시작부분부터 일치하는 패턴을 찾는다.
match의 첫번째 인자는 패턴, 두번째 인자는 문자열 소스
match()는 소스와 패턴의 일치여부를 확인하고 일치하면 일치하는 문자열을 반환한다.(match object)
일치하는 문자열이 없으면 None을 반환한다.

import re

source = 'Lux, the Lady of Luminosity'

# 시작부분이 'Lux'인 값을 찾는다.
m = re.match('Lux', source)
result : 'Lux'

# 시작부분이 'Lady'인 값을 찾는다. 이 경우는 없으므로 결과는 None
m = re.match('Lady', source)
result : None

# 시작부분에 아무개의 문자가 있고 'Lady'가 나오는 값을 찾는다.
m = re.match('.*Lady', source)
result = 'Lux, the Lady'

search

패턴과 일치하는 첫번째 문자열을 반환한다.

m = re.search('Lady', source)

if m:
	print(m.group())

result : Lady

findall

패턴과 일치하는 모든 문자열을 리스트 형태로 반환한다.

>>> m = re.findall('y', source)
>>> m
['y', 'y']

>>> m = re.findall('y..', source)
>>> m
['y o']

split

문자열의 split()과 비슷하게 동작하지만 패턴을 사용할 수 있다.

>>> m = re.split('o', source)
>>> m
['Lux, the Lady ', 'f Lumin', 'sity']

sub

문자열의 replace()와 비슷하지만 패턴을 사용할 수 있다.

>>> m = re.sub('o', '!', source)
>>> m
'Lux, the Lady !f Lumin!sity'

정규표현식의 패턴 문자

패턴에 \를 써야한다면 패턴 시작에 꼭 r을 써주어야 한다.

패턴	문자
\d	숫자
\D	비숫자
\w	문자
\W	비문자
\s	공백 문자
\S	비공백 문자
\b	단어 경계 (\w와 \W의 경계)
\B	비단어 경계

import string
printable = string.printable

# 출력 가능한 모든 문자 출력
print(printable)

# 각 정규표현식의 패턴 문자 확인
print('\w', re.findall('\w', printable))
print('\W', re.findall('\W', printable))
print('\d', re.findall('\d', printable))
print('\D', re.findall('\D', printable))
print('\s', re.findall('\s', printable))
print('\S', re.findall(r'\S', printable))
print('\\b', re.findall(r'\b', printable))
print('\B', re.findall(r'\B', printable))
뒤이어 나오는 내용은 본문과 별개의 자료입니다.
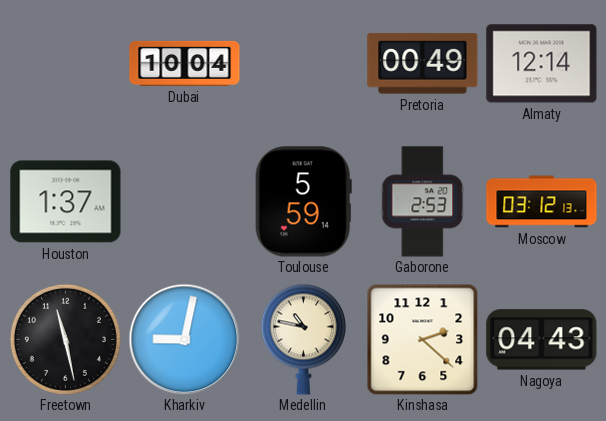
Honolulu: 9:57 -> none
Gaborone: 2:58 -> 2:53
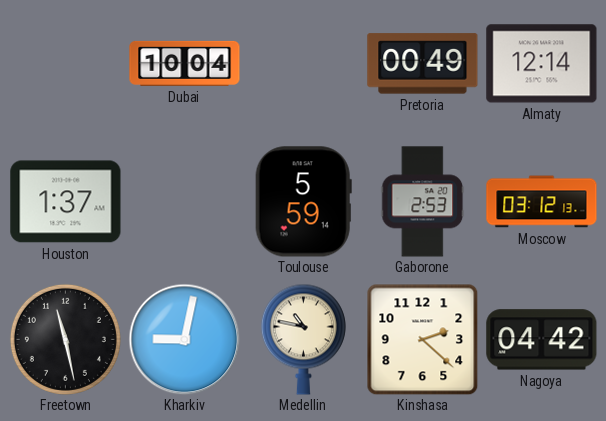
Nagoya: 04:43 -> 04:42
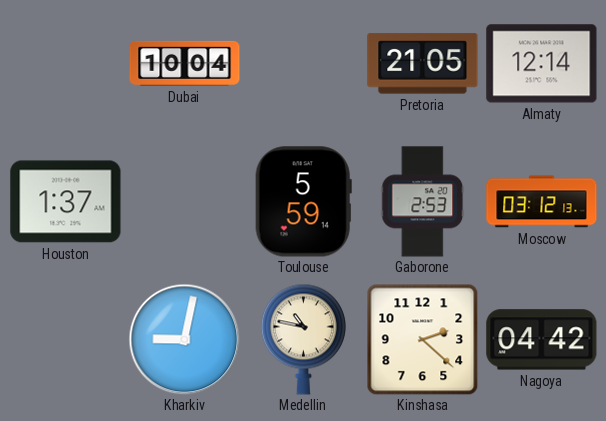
Pretoria: 00:49 -> 21:05
Freetown: 11:28 -> none
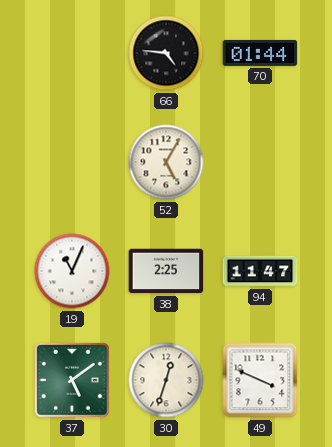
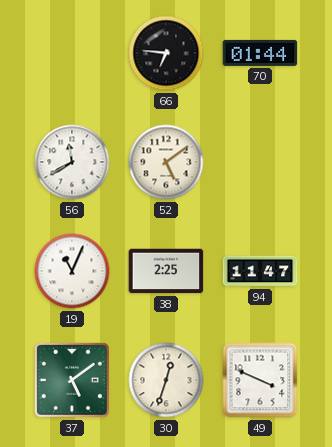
66: 4:46 -> 6:46
56: none -> 11:40
52: 5:05 -> 5:09
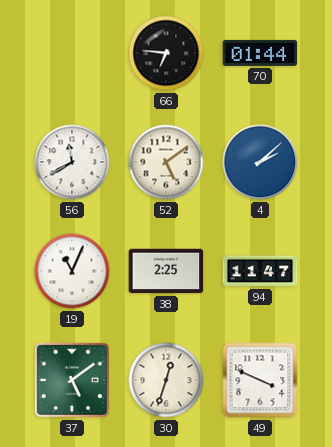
4: none -> 2:08
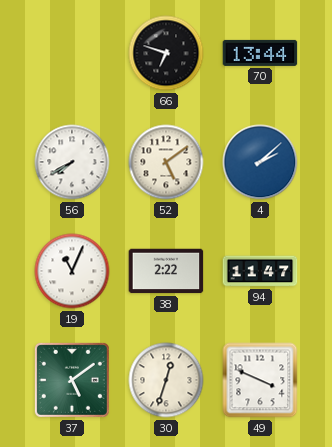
66: 6:46 -> 6:48
70: 01:44 -> 13:44
56: 11:40 -> 7:40
38: 2:25 -> 2:22
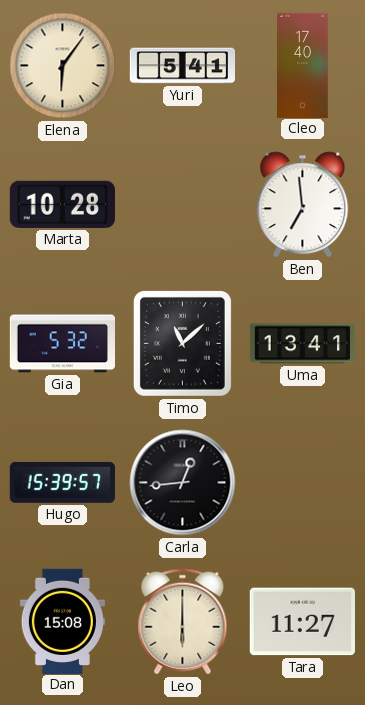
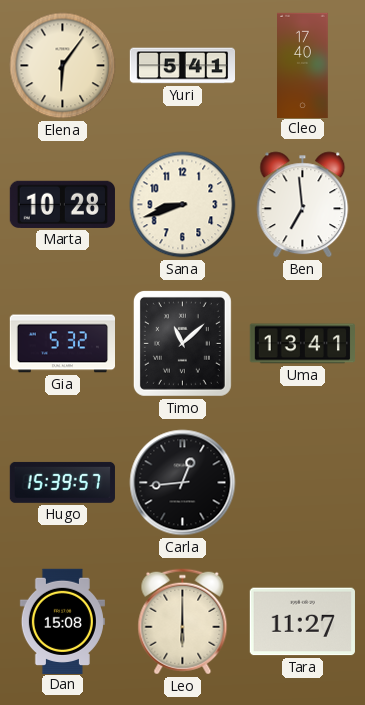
Sana: none -> 8:42
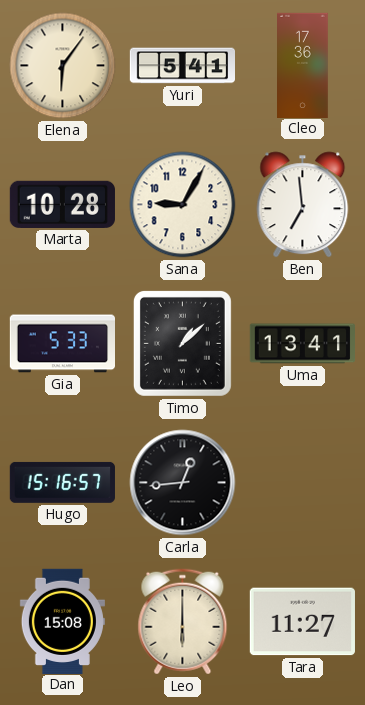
Cleo: 17:40 -> 17:36
Sana: 8:42 -> 9:05
Gia: 5:32 -> 5:33
Timo: 11:08 -> 1:08
Hugo: 15:39 -> 15:16
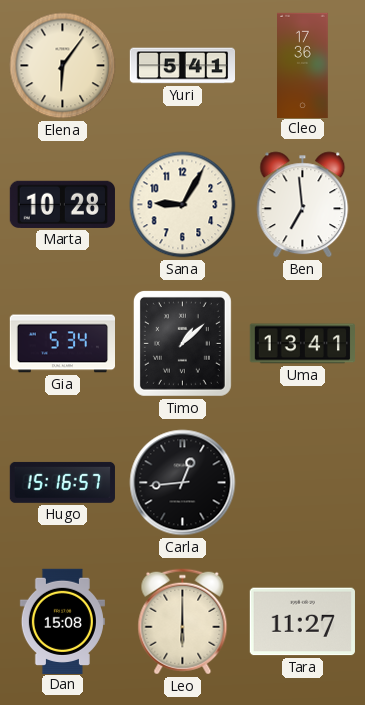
Gia: 5:33 -> 5:34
정규표현식의 패턴 지정자 (Pattern specifier)

expr은 정규표현식

패턴	의미
abc	리터럴 `abc`
(expr)	expr
expr1 \| expr2	expr1 또는 expr2
`.`	`\n`을 제외한 모든 문자
`^`	소스문자열의 시작
`$`	소스문자열의 끝
expr`?`	0 또는 1회의 expr
expr`*`	0회 이상의 최대 expr
expr`*?`	0회 이상의 최소 expr
expr`+`	1회 이상의 최대 expr
expr`+?`	1회 이상의 최소 expr
expr`{m}`	m회의 expr
expr`{m,n}`	m에서 n회의 최대 expr
expr`{m,n}?`	m에서 n회의 최소 expr
[abc]	a or b or c
[^abc]	not (a or b or c)
expr1(?=expr2)	뒤에 expr2가 오면 expr1에 해당하는 부분
expr1(?=expr2)	뒤에 expr2까 오지 않으면 expr1에 해당하는 부분
(?<=expr1)expr2	앞에 expr1이 오면 expr2에 해당하는 부분
(?<!expr1)expr2	앞에 expr1이 오지 않으면 expr2에 해당하는 부분

매칭 결과 그룹화

정규표현식 패턴 중, 괄호로 둘러쌓인 부분이 있을 경우, 결과는 해당 활호만의 그룹으로 지정된다.
groups() : 지정된 그룹의 리스트 반환
group() : 정규표현식이 가르키는 문자열
group(0) : 정규표현식이 가르키는 문자열
group(1) : 첫번째 매치된 그룹 요소
group(2) : 두번째 매치된 그룹 요소

s = re.search(r'\w+\w( was )', story)

# 지정된 그룹의 리스트 반환
print(s.groups())
--> (' was ',)

# 정규식이 가리키는 문자열 반환
print(s.group())
print(s.group(0))
--> Luxanna was

# 첫번째 괄호로 묶은 부분의 문자열
s.group(1)
--> was

그룹에 이름을 붙여서 사용 가능

(?P<그룹이름>정규표현식) 형태로 사용한다.

m = re.search(r'(?P<before>\w+)\s+(?P<was>was)\s+(?P<after>\w+)', story)

# 그룹으로 지정된 요소 모두를 반환
print(m.groups())
--> ('Luxanna', 'was', 'destined')

# 그룹이름 before의 매치데이터를 반환
print(m.group('before'))
--> Luxanna

# 그룹이름 was의 매치데이터를 반환
print(m.group('was'))
--> was

# 그룹이름 after의 매치데이터를 반환
print(m.group('after'))
--> destined

최대일치와 최소일치

* 나 + 에 최소 일치인 ? 를 붙여주면 정규식 다음부분에 해당하는 문자열이 처음 나올때 까지의 값을 반환한다.
? 가 없으면 정규식 다음부분에 해당하는 문자열이 마지막으로 나오는 부분까지를 반환한다.

Story

Born to the prestigious Crownguards, the paragon family of Demacian service, Luxanna was destined for greatness. She grew up as the family’s only daughter, and she immediately took to the advanced education and lavish parties required of families as high profile as the Crownguards. As Lux matured, it became clear that she was extraordinarily gifted. She could play tricks that made people believe they had seen things that did not actually exist. She could also hide in plain sight. Somehow, she was able to reverse engineer arcane magical spells after seeing them cast only once. She was hailed as a prodigy, drawing the affections of the Demacian government, military, and citizens alike.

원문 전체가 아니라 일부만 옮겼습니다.